In the previous post we looked into the architecture of Big Data framework. In this post, we will look into Lambda architecture. Lambda architecture is an architectural framework proposed by Nathan Marz to deal with the need of long term analytics of big data and at the same time processing the data for real time needs. More details can be seen at http://lambda-architecture.net/. The basic building blocks of Lambda architecture are:
- Data Stream - Data stream layer is the pipeline from which the data is flowing. The data is send to both batch layer and serving layer. If we think in the traditional way, consider it to be a message bus on which message is flowing. The message is being listened by both batch layer and speed layer.
- Batch Layer - It's the storage layer where the messages are kept for long term analytics. If we look back into the introductory post then this is the HDFS storage system.
- Serving Layer - Serving layer processes the data stored in batch layer and creates analytics view. The processed data is stored in a data warehouse tool so that down stream applications can use that data to derive business value.
- Speed Layer - One of the subscriber of data stream layer is speed layer. This layer processes the data generates actionable output. This is quite possible that the speed layer may remember it's history also to an extent to make the output more meaningful. For example to find the trends in twitter, the speed layer has to keep the history till certain time period in past.

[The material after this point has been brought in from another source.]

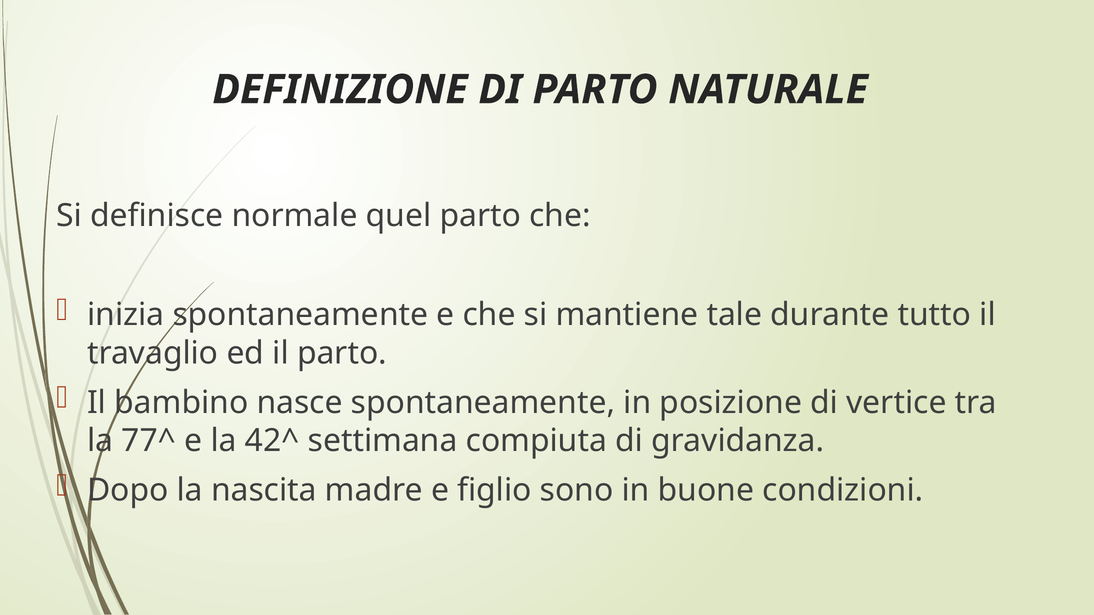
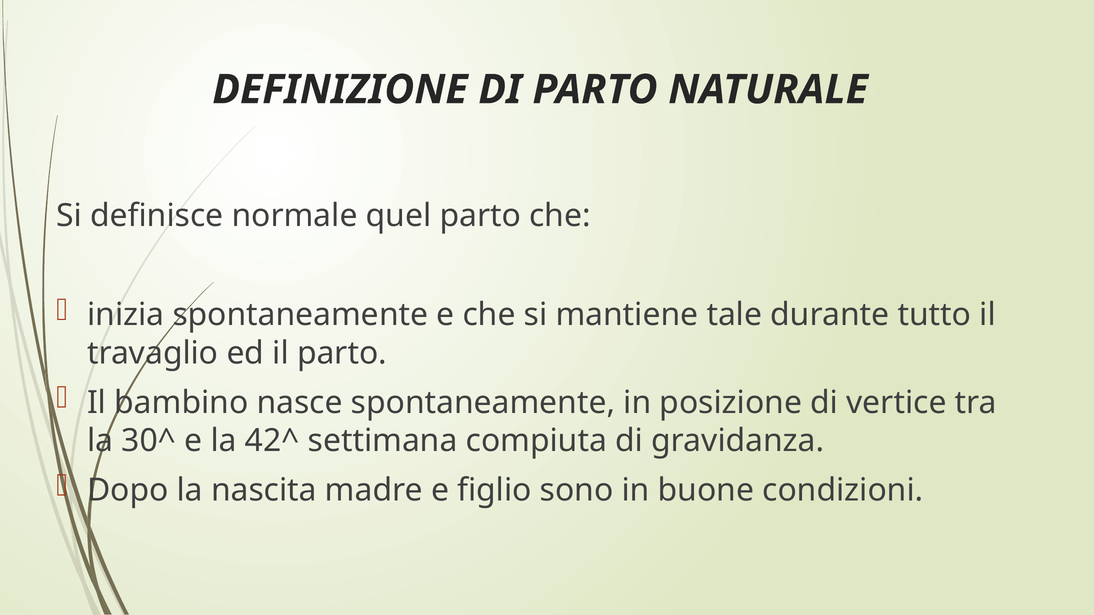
77^: 77^ -> 30^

- Querying Layer - Querying layer is responsible for merging the output from speed layer and information from serving layer. This builds a much more meaningful and actionable output.
In the case of our blood pressure example, the serving layer can tell us that the overshooting of BP is fifth event in less than a week and would require some serious attention. We can find multiple analogies of lambda architecture in our day to day life. Our experiences in life are like the serving layer. However how we react to everyday moment is defined by our speed layer.